You’ll only sell your business once so inevitably when the time comes you may well be unsure as to the process involved.
Getting your business ready for a sale can be a challenge in itself. If you’re ready to sell and have received an offer from a prospective buyer then you’re in a great position, but don’t underestimate what is to come.
Knowing what to expect can help keep the stress levels down as you’ll be able to effectively plan around the sale and focus on the day job. What might appear to be straightforward offer can still attract lengthy legal documentation and extensive due diligence. To give you an idea of what to expect, we’ve summarised the key stages (and points to note!) in the process below:
- You might receive an initial offer from your prospective buyer. The next step for a wise seller would be to draw up Heads of Agreement or a Term Sheet to enable you and the buyer to agree the key points of the deal early on. This will be subject to due diligence (see below) but will help everyone focus on the important points in terms of the structure of the deal, payment terms and indicative timetable. Negotiating a document that is perhaps a few pages long is much simpler than negotiating a significant Share or Asset Purchase Agreement and will keep the costs low (in the event that in fact a deal cannot be reached between the parties – at least you’ll find out at a fairly early stage).
- Once you have your offer the buyer will be looking to undertake a due diligence exercise to give them a better feel for your business. They will want to look at your key contracts relating to everything from customers, suppliers and employees to your trademarks and commercial property. There’s also the financial and tax due diligence to consider too. Before you let them loose you’ll want to make sure you have a non-disclosure agreement (or confidentiality agreement) signed to give you some protection, particularly if the buyer is a competitor in your market! Remember that whilst you may have an agreement in place you will be well advised to hold back sensitive commercial information until you are absolutely confident that the deal will proceed to completion.

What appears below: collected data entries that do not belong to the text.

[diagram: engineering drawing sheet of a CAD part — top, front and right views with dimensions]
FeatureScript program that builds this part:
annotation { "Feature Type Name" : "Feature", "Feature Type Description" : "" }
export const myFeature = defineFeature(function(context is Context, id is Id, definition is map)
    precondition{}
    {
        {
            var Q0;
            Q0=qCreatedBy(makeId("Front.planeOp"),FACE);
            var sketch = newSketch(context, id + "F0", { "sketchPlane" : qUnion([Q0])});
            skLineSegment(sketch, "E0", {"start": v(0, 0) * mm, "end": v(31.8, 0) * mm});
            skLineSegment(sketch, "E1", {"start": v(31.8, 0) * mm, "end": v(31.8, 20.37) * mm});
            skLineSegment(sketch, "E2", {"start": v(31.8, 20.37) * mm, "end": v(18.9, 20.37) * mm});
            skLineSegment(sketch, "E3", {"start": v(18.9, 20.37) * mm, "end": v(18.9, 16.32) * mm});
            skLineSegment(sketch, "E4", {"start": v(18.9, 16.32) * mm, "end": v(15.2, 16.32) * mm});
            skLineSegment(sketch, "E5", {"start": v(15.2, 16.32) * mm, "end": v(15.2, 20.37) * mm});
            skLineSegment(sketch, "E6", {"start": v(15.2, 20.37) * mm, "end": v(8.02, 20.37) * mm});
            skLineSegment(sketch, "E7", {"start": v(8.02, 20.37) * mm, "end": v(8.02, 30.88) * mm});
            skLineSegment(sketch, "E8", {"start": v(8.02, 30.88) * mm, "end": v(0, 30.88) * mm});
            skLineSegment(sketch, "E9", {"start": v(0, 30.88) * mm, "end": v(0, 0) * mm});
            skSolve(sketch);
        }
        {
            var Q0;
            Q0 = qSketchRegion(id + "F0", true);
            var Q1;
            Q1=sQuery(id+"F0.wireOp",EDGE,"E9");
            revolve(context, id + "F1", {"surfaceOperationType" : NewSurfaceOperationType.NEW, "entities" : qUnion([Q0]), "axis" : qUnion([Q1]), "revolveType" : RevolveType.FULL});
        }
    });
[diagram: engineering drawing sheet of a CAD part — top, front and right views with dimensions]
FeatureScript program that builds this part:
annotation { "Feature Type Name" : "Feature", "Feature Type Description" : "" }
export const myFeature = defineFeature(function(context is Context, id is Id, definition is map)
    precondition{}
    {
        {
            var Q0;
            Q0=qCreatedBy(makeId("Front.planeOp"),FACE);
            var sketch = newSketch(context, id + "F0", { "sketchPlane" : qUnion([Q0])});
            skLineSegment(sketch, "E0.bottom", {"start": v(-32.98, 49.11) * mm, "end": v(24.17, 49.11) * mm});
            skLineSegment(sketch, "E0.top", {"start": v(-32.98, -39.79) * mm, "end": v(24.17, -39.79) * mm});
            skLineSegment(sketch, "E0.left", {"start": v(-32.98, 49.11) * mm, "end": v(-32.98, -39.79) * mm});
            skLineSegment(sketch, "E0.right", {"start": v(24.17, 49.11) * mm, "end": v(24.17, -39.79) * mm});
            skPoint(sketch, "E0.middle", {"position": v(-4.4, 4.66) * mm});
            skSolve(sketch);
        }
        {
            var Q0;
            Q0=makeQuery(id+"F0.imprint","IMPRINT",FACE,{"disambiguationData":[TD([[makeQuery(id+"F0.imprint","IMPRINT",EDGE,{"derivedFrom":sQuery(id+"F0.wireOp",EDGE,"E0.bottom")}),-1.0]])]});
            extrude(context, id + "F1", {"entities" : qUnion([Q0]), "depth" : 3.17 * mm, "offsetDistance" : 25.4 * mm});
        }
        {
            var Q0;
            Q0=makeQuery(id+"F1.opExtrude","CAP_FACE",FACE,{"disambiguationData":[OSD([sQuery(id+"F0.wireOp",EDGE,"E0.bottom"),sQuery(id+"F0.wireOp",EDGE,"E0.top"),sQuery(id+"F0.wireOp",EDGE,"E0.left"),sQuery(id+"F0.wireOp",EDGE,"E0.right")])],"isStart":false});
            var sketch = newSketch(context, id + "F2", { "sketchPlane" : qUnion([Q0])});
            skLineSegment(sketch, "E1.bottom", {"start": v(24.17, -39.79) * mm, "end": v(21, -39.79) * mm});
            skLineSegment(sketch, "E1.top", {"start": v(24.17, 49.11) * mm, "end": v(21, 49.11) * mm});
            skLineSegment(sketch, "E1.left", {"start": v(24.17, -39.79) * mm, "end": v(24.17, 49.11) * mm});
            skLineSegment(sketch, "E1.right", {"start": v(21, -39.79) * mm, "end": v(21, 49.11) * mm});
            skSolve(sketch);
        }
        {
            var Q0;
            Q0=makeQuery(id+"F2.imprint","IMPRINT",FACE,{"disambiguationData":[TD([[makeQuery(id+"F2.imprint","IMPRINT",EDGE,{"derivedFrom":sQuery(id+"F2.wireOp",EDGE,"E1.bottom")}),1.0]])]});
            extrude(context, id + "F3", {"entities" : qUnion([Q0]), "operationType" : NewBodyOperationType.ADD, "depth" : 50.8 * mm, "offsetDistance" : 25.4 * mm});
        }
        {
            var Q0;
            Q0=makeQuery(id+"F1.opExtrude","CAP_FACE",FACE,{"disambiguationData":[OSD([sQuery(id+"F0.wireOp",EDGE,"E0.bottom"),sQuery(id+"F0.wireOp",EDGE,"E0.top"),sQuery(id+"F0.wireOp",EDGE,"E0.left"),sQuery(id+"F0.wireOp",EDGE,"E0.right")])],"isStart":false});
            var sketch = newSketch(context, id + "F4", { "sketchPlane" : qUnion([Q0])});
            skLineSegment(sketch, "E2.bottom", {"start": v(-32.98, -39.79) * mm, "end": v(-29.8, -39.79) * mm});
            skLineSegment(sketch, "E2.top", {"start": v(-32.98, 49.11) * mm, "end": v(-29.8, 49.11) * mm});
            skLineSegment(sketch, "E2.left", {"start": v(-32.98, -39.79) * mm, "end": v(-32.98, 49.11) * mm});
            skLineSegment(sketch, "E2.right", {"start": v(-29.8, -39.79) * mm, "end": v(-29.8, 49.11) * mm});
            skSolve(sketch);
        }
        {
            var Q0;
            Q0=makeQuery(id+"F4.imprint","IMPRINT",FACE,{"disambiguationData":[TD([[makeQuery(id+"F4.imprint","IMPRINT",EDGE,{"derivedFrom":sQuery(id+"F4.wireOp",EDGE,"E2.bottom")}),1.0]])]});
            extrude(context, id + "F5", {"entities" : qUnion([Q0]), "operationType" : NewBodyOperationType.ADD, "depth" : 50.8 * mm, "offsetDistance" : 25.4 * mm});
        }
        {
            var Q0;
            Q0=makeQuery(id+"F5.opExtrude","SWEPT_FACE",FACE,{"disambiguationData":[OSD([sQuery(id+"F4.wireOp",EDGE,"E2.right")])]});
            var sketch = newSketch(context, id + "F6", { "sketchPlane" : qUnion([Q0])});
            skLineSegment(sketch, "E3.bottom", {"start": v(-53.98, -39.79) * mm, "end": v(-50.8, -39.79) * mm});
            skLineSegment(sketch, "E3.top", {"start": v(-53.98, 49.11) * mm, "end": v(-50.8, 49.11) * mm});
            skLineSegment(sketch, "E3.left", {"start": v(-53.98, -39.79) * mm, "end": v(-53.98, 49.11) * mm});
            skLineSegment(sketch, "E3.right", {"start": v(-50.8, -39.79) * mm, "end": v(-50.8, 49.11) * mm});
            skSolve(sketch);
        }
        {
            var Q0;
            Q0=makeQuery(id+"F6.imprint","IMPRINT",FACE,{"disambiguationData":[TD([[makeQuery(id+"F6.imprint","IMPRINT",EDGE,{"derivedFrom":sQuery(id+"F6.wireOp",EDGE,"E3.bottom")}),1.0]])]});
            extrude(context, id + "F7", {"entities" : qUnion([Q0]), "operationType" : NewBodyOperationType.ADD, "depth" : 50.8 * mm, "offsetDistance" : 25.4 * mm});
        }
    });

- Being prepared for a due diligence exercise can also help keep the distraction to a minimum. Preparing for this before you have even entered into discussions with a buyer will give you time to get your documentation in order and tie up any loose ends.
- While the due diligence exercise is ongoing the lawyers will be preparing the paperwork to document the deal. Things such as warranties and indemnities will be included here to protect the buyer from any historical legal, financial or tax risks (as they will inherit these if they are purchasing the shares in the business). You, as seller, will be required to make any disclosures against the warranties if the statement of fact (which is what a warranty is) is incorrect. If the buyer does not like your disclosure they may want to agree a specific indemnity (your future promise to pay a sum of money in certain circumstances). The disclosure may prompt the buyer to ask for a day one price reduction. Alternatively the buyer may want to defer a deal until the problem area is resolved to their satisfaction.
- Don’t underestimate how long it can potentially take to negotiate the legal documentation. It could come down to as much as a small paragraph in a 50 page document that takes a few weeks to agree (particularly if relating to a warranty, indemnity or disclosure). But once everything is in final form and agreed, the deal can proceed to completion. There will likely be a raft of additional documents to be signed (such as board minutes, resignations etc).
- To legally transfer the ownership of the shares in a company the Stock Transfer Forms must be signed and stamped (with 0.5% of the purchase price payable to HMRC as stamp duty). Once this is complete and the transfer is entered into the Register of Members, the company will officially be out of your hands (legally!). There may well be a hand-over process agreed prior to completion and you might want to stay involved for as long as you can if any of the consideration is not payable at completion.
There is no typical timeframe – it could take anything from a month or two to over a year to sell your business so having trusted advisers on board before you have entered into negotiations could make all the difference.